Work to be completed: In the text about the BBC, list each quality named in the quoted words that follow "programming that's".

Hemmings isn't alone. Independent TV producers who sell their programs to the Beeb lobbied unsuccessfully for years to get a larger cut of the revenues the BBC earns with them in secondary markets outside the U.K. Rival magazine publishers say they are unnerved by signs that the BBC, already the third-largest British magazine publisher, may be launching a slew of new titles over the next few months, several of which — including Dare, a magazine for preteen girls — have nothing to do with its TV programs.

The BBC insists it goes to great lengths to avoid conflicts. In the past two years, as it has pushed harder into commerce, the Beeb has consolidated all its for-profit activities into BBC Ventures and BBC Worldwide, which are kept at arm's length from its core publicly funded activities. The two firms are separate legal entities from the main corporation, and their staff are paid by the business units, not by the public-service arm of the Beeb. Every piece of business they do for the BBC is contractually drawn up at market prices, they say, and they are subject to quarterly internal audits as well as an annual external audit. Gavin at BBC Worldwide is even required to bid for the rights to BBC programs. Worldwide says it has never been beaten by an outside bidder on a hot program it thinks it can turn into an international commercial success, but other firms have picked up some shows, including Rockface, a BBC One drama about mountain rescue that is being distributed in the U.S. by Columbia.

"No doubt at some point we'll do something wrong and there'll be a big row," says John Smith, the BBC's finance director. "But the processes involved are so comprehensive, so thoroughly audited, so thoroughly reported on in the annual report that I think we're pretty solid in that area." Smith draws a distinction between the gripes of commercial competitors who feel the BBC has not adhered to fair-trading rules and those — like MacKenzie, BSkyB and Disney — who simply object to the presence of a publicly funded competitor in their markets. His answer to the latter camp is that the BBC's mandate is to provide the license-fee-paying public with great sports, kids' and other programs to show them they're getting value for money. "That's what the BBC is for," he says unapologetically. The very purpose of the license fee is to drop "a dollop of cash" on British-originated programming that's "homegrown, mixed genre and not animation."

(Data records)
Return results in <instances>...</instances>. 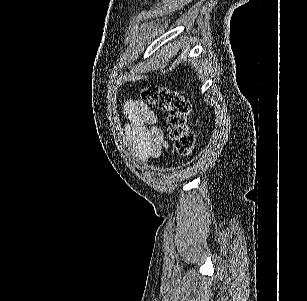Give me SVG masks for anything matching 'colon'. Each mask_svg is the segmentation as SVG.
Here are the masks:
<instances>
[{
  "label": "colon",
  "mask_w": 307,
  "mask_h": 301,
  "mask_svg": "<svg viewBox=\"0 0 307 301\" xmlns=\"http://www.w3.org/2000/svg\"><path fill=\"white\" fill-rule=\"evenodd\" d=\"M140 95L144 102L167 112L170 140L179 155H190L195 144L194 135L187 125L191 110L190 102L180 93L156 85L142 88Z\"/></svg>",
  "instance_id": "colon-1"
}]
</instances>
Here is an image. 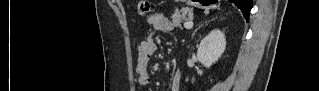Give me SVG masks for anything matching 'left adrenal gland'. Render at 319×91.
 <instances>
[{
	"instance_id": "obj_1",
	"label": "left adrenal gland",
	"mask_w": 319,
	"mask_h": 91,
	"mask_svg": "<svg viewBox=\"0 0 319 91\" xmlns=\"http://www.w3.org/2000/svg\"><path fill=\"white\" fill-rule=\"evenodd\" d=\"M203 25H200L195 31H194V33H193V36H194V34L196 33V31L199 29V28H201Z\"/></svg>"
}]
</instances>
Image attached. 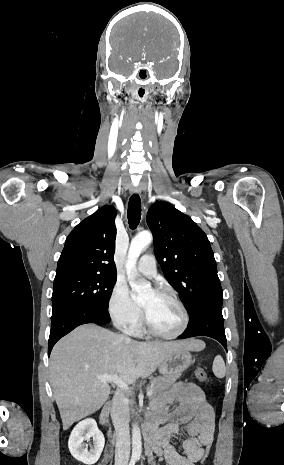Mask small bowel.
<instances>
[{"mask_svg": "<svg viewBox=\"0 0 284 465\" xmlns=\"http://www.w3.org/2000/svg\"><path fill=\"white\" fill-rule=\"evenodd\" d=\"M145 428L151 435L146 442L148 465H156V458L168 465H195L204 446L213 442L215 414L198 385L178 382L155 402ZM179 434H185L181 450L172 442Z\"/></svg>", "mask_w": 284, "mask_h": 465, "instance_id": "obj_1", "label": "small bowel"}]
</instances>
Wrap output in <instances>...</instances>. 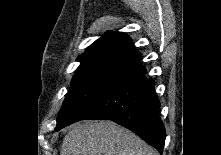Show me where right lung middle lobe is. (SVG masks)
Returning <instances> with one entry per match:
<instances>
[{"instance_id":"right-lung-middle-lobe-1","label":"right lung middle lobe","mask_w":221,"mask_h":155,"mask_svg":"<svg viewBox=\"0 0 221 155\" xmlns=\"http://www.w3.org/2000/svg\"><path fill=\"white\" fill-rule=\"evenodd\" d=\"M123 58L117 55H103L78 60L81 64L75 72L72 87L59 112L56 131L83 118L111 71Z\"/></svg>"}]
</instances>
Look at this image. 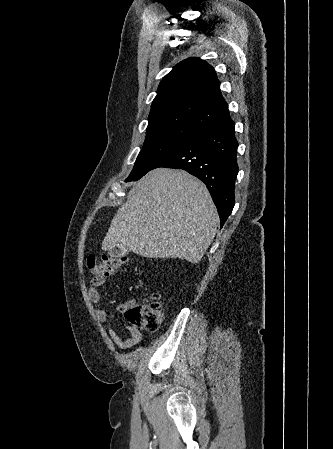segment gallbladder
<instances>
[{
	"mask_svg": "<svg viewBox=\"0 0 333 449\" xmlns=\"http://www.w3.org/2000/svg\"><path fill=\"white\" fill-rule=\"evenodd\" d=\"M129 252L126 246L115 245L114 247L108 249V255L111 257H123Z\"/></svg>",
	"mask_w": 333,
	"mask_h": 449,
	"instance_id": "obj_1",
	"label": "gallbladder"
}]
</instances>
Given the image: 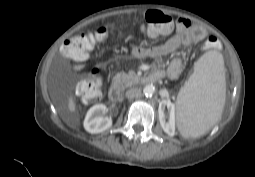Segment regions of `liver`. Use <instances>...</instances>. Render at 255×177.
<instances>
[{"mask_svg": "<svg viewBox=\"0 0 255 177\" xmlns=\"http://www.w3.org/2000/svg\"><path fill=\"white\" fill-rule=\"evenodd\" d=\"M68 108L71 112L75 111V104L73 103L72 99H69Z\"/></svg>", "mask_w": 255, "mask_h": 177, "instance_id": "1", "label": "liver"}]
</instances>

The completed task:
- homegrown
- mixed genre
- not animation